Me desarmo, desprendo, solto os punhos e os pés, era pra me sentir melhor quando fiz isso mas é estranho, continuo sentido a prisão como uma sombra que se arrasta ao meu lado, falta a certeza da não-queda e fico bambiando na corda, a sensação de estar livre me parece a mais aterradora de todas, liberdade é uma roupa que nunca é do tamanho certo.
Era pra estar feliz, era pra sorrir e cantar e amar as cores dos meus olhos no espelho mas só vejo sujeira, sangue coagulado, cicatrizes de quando eu achava que alguém ou alguma coisa poderia me salvar ou suprir, sim sou uma fodida na vida.
Fodam-se os melhores alunos, as populares, as sempre charmosas e bem maquiadas, fodam-se, não me interesso por perfeição, não sei ser outra coisa, estou morrendo e tenho uma coisa pra contar, vocês também estão.
 Deixem que eu sinta dor. Sempre com cadernos de páginas fechadas de textos escritos nos intervalos das aulas enquanto todos eram sociáveis e dispostos. Eu queria o silencio, a música, queria acreditar que o que eu era na verdade era belo. Saí do casulo, voei e fui ver com meus sentidos ligados no máximo como poderia ser longe da casa protetora que criei.
Eu sou o extremo, não sei disfarçar, não sei ficar 'apenas' triste, eu me jogo contra tudo sem me preocupar com a queda, leiam as entrelinhas. Eu entro em transe na fila do mercado, eu penso nos glóbulos brancos circulando nas minhas veias enquanto espero pela pipoca no cinema, eu me vejo cair da janela do meu quarto numa queda lenta (como nos filmes) enquanto paro nela desconectada. Tenho necessidade de sentir, é algo maior, vai além desses artifícios, como pra me atestar que ainda ando solta sobre a terra, ainda tenho um tempo que não sei o tamanho, não sei o quanto isso é bom, nunca quis estar aqui por mais tempo.
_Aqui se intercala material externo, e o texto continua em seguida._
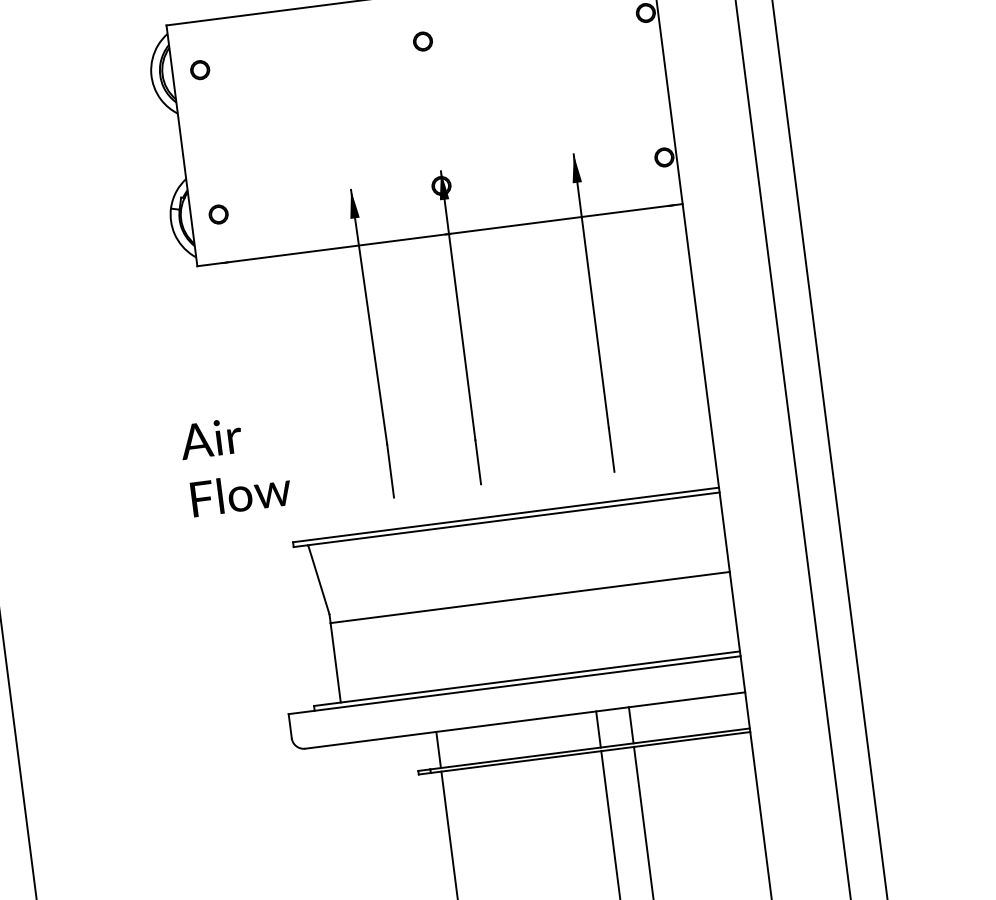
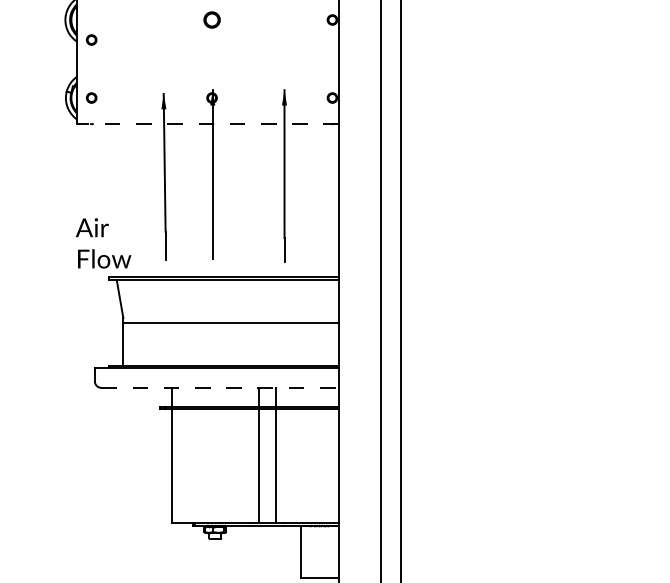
part: (421, 40) -> (211, 19), size x1.6
part: (199, 69) -> (91, 39), moved
line: (439, 236) -> (207, 124), solid -> dashed
text: (235, 465) -> (103, 243), moved
line: (525, 719) -> (220, 387), solid -> dashed

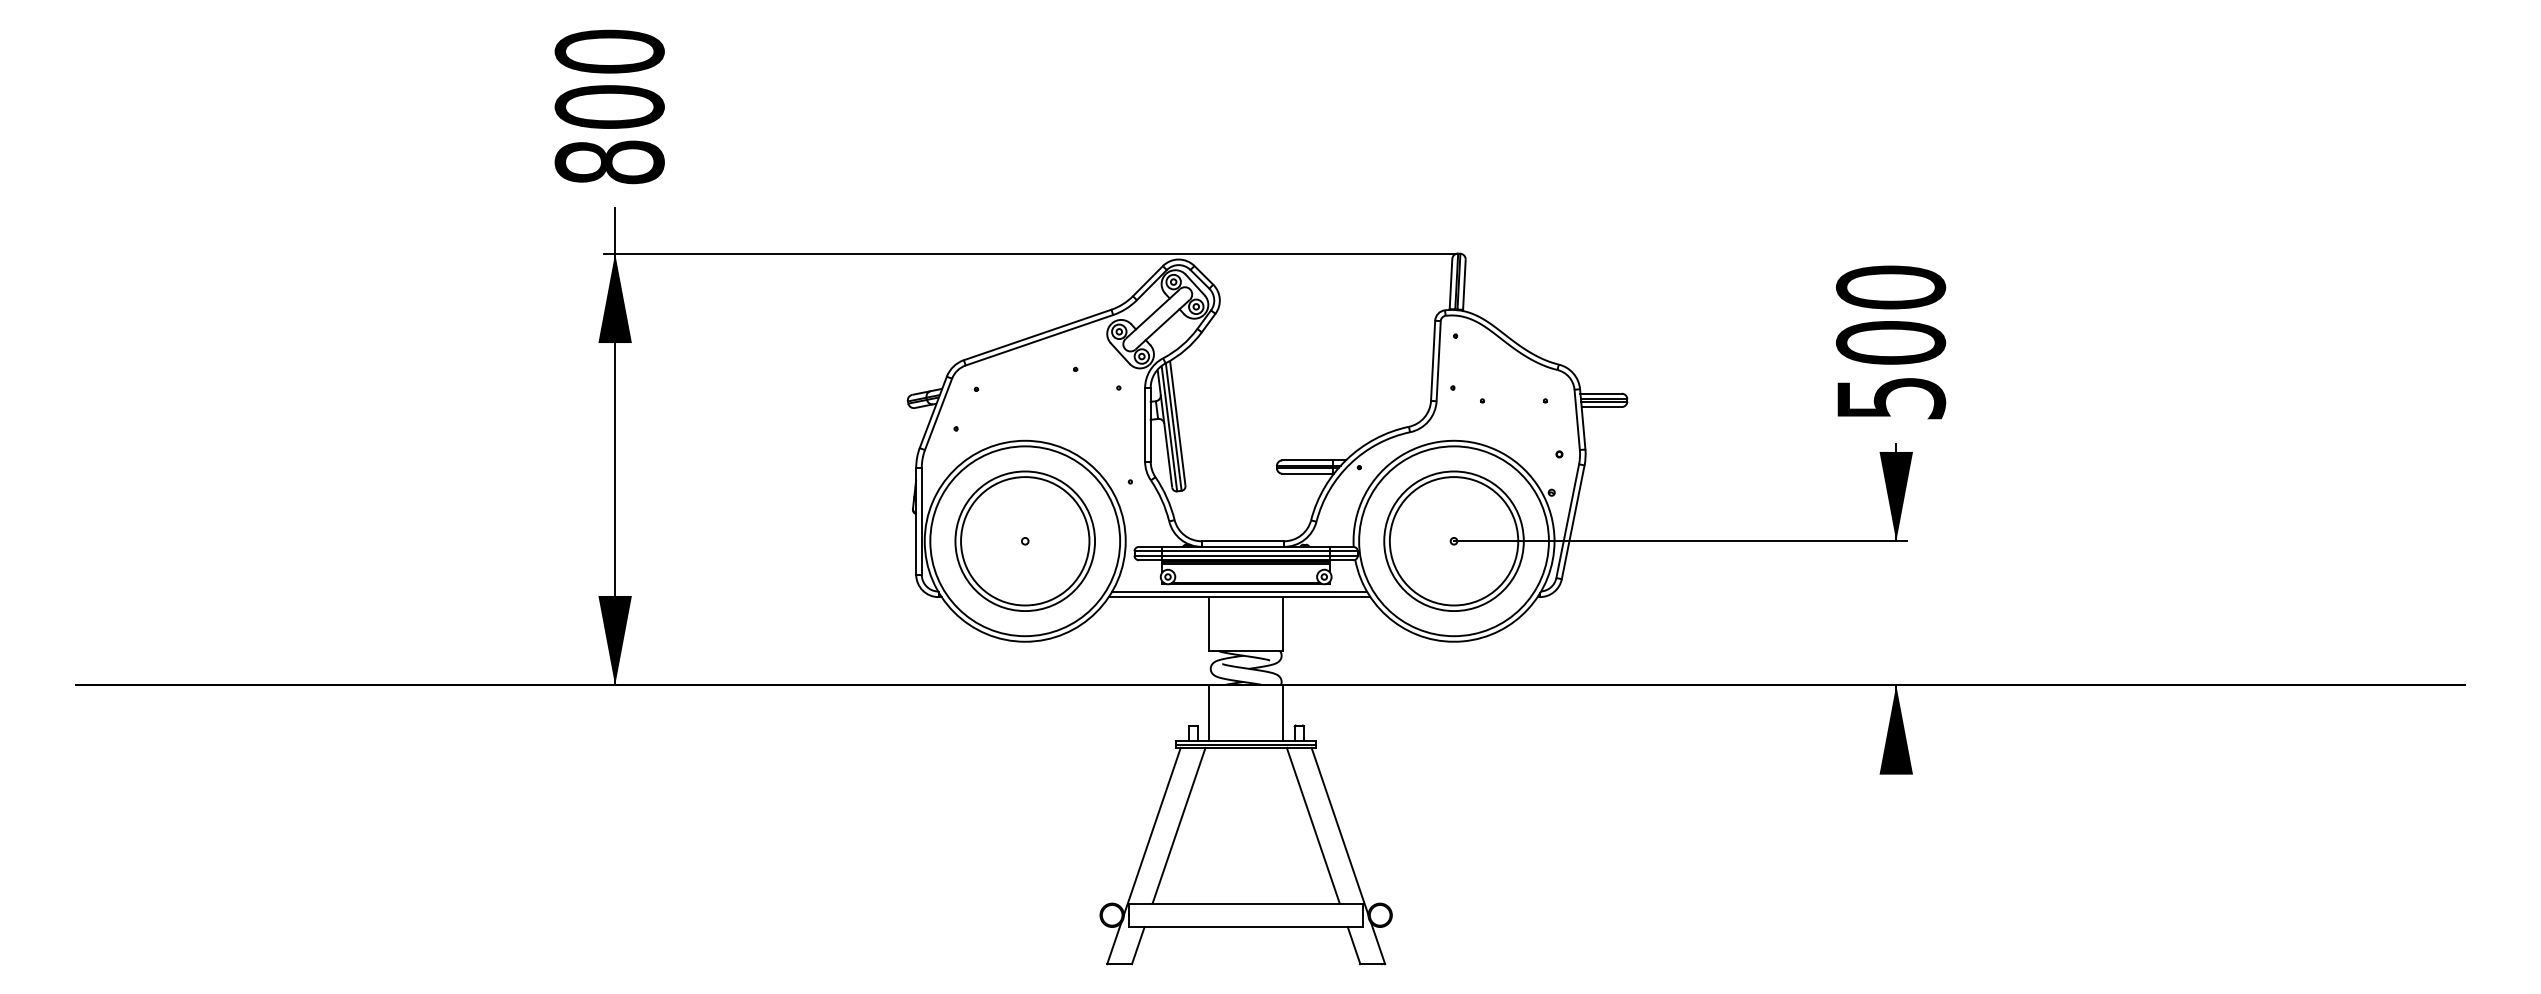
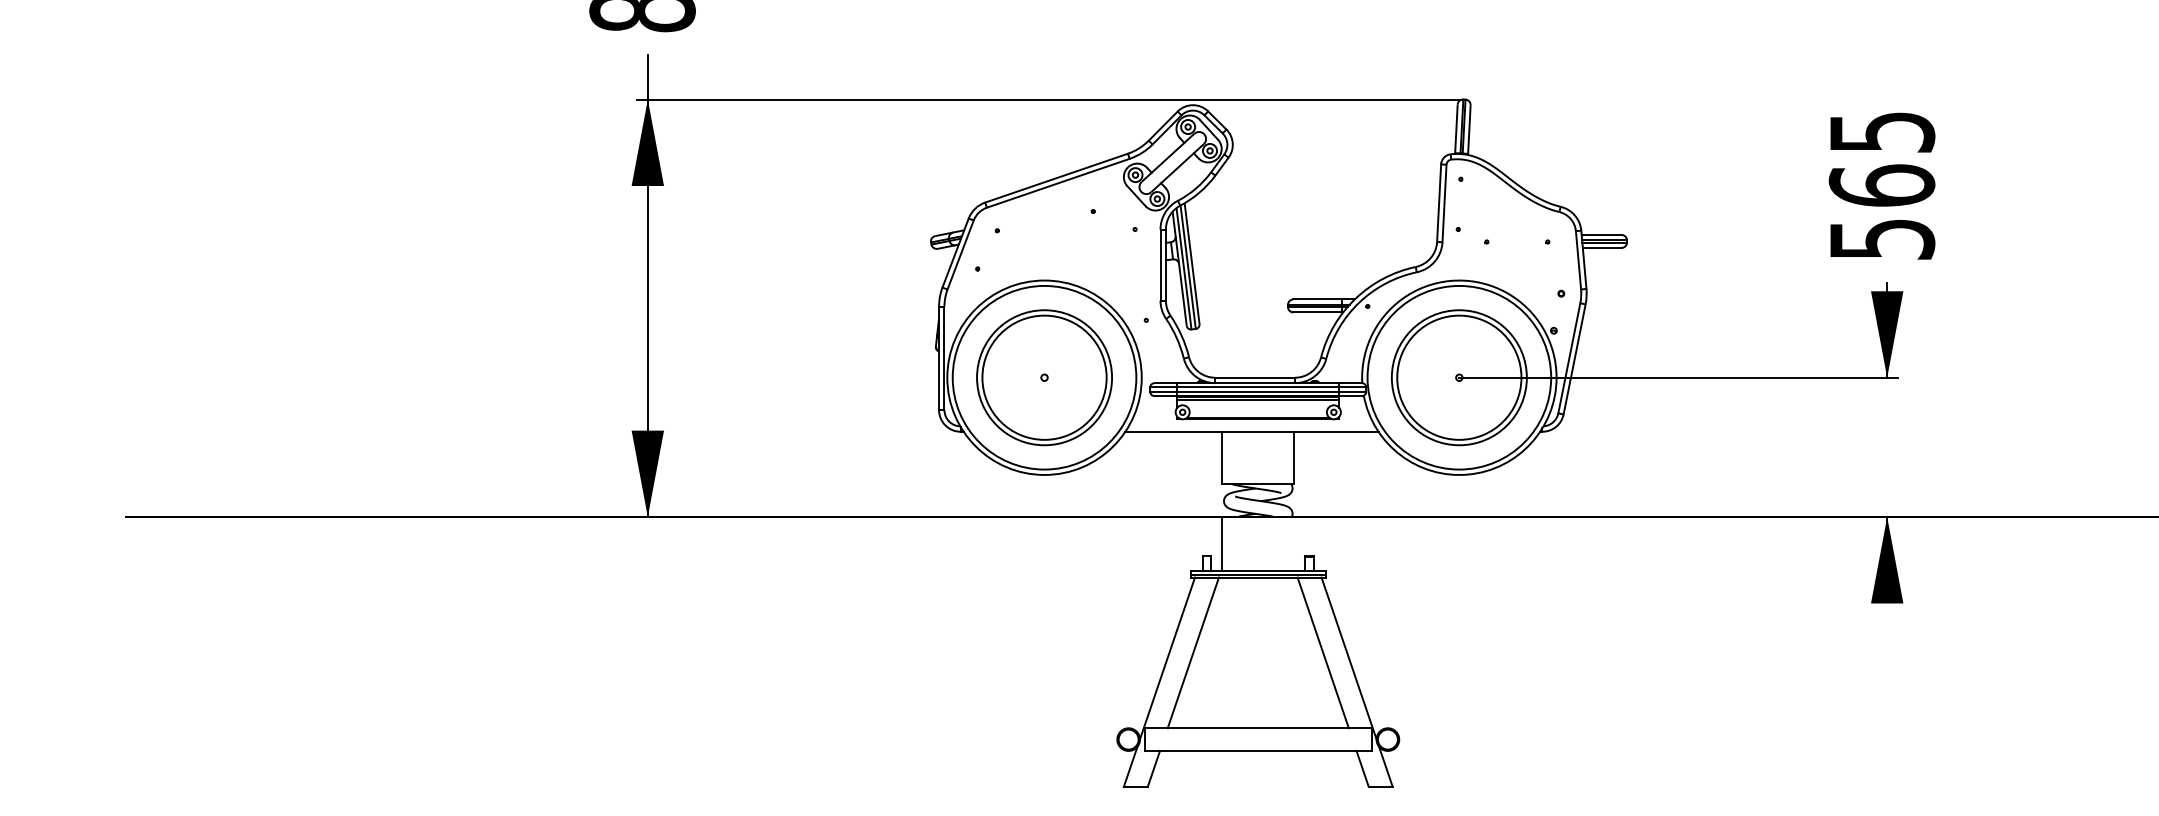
text: (1890, 314) -> (1881, 158), 500 -> 565
line: (1239, 591) -> (1251, 426), removed
line: (1283, 712) -> (1294, 543), removed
Às vezes posso sentir o vento no rosto, fecho os olhos, só eu me sinto assim perdida? Só eu desejo o mar ou a janela quase todo dia? Só eu vejo nas gôndolas do supermercado motivos pra nunca mais querer entrar ali? Só eu vejo pessoas evitando dor com medo de não serem perdoadas por um deus que só quis seu bem embora tenha te deixado passar por coisas surreais quando ainda aprendia a escrever?
Depois de algum tempo se aprende sobre companhia (a minha ainda é a melhor pra mim)...  
Escrevo porque essa é a forma de expressão primeira que encontrei, escrevo mal, sem sentido, escrevo lembrando, não me envergonho nem do vômito, nem do sangue que sai e vai se espalhando praguento, fétido, mórbido.